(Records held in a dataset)
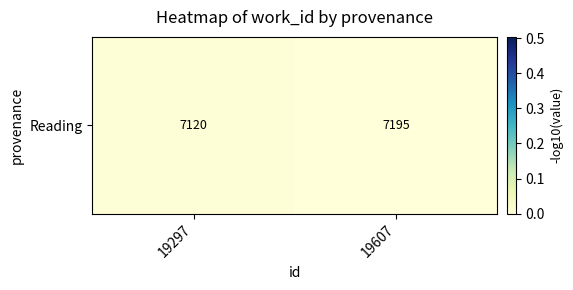

The value at 19607 is 0.0. True or false?

False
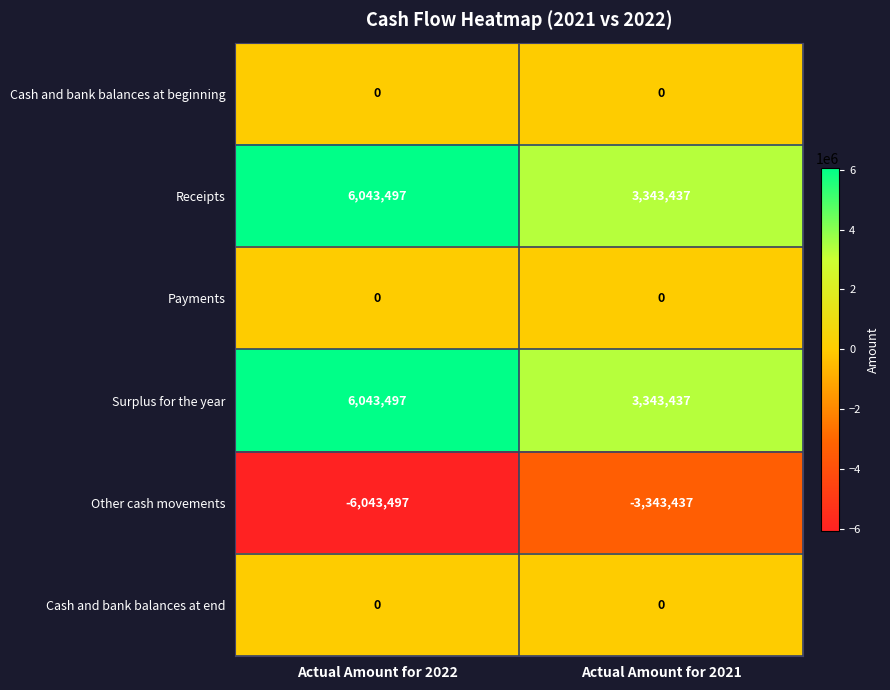

At which category is the sum across all series the highest?

Actual Amount for 2022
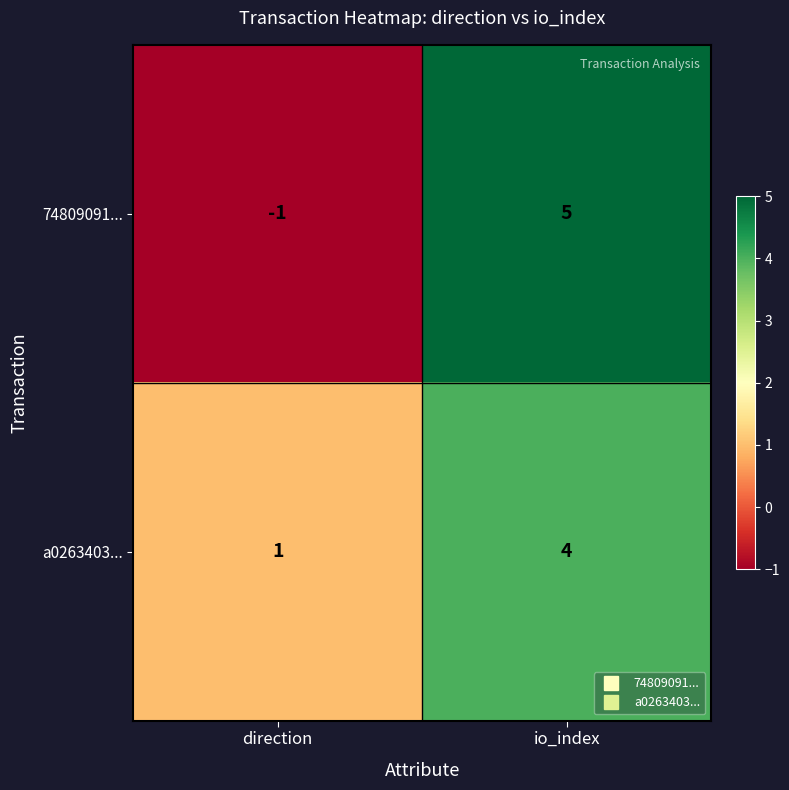

Reading left to right, list all the values displayed in this chart.

74809091...: direction=-1	io_index=5
a0263403...: direction=1	io_index=4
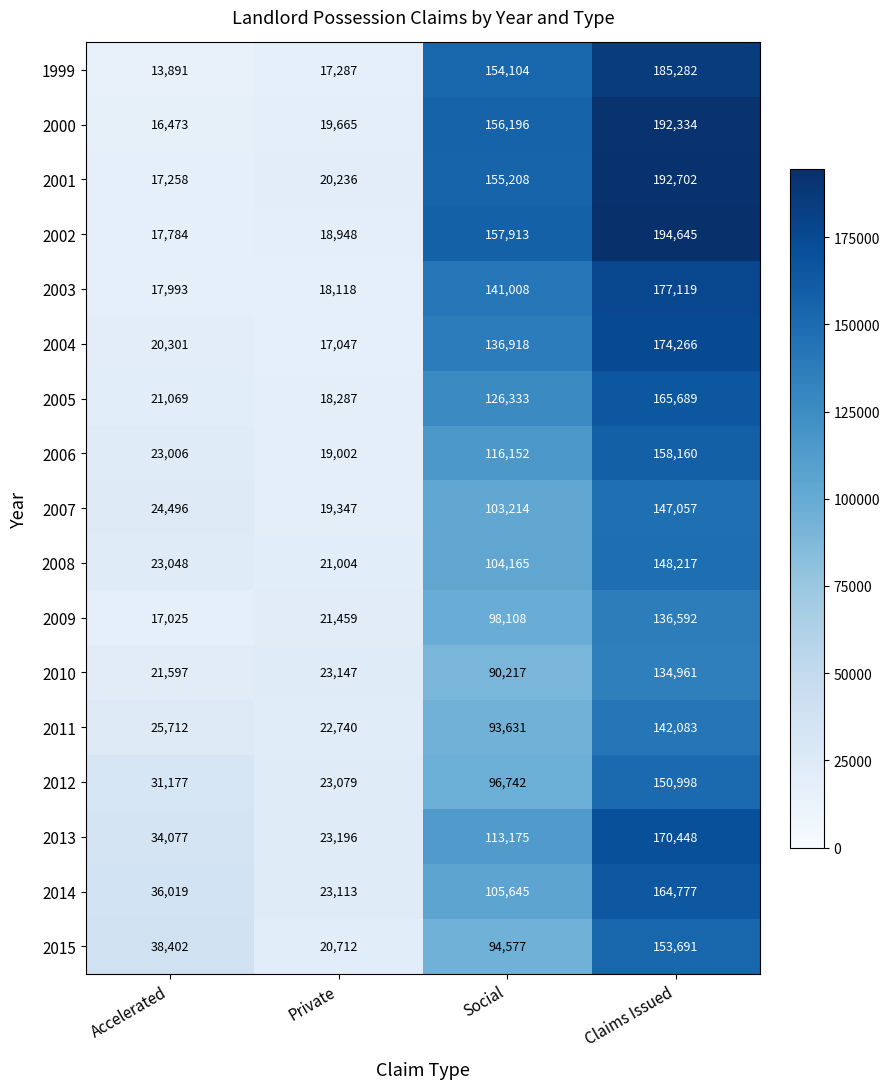

True or false: 2014 has a value of 23113 at Private.

True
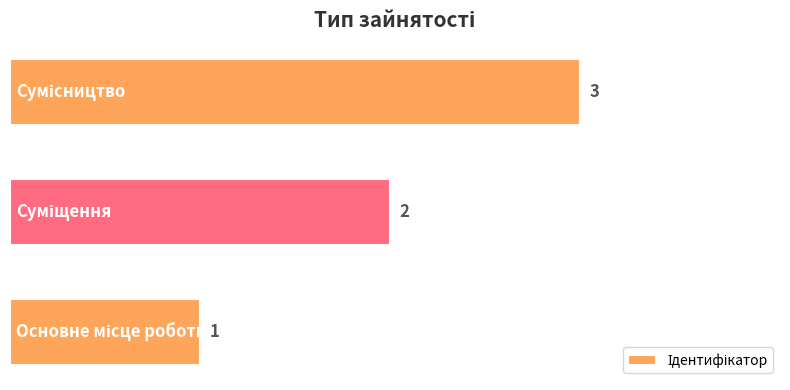

Count the values in the range 1 to 3.

3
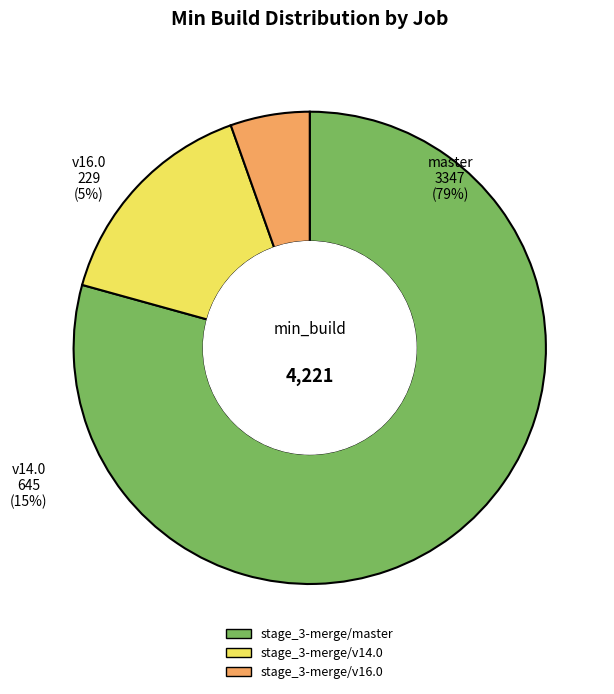

How many slices are in this pie chart?

3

WHAT YOU WILL DO = Show each line in the data above that contains the string "direction".

RESPONSE TO THE EXERCISE =
74809091...: direction=-1	io_index=5
a0263403...: direction=1	io_index=4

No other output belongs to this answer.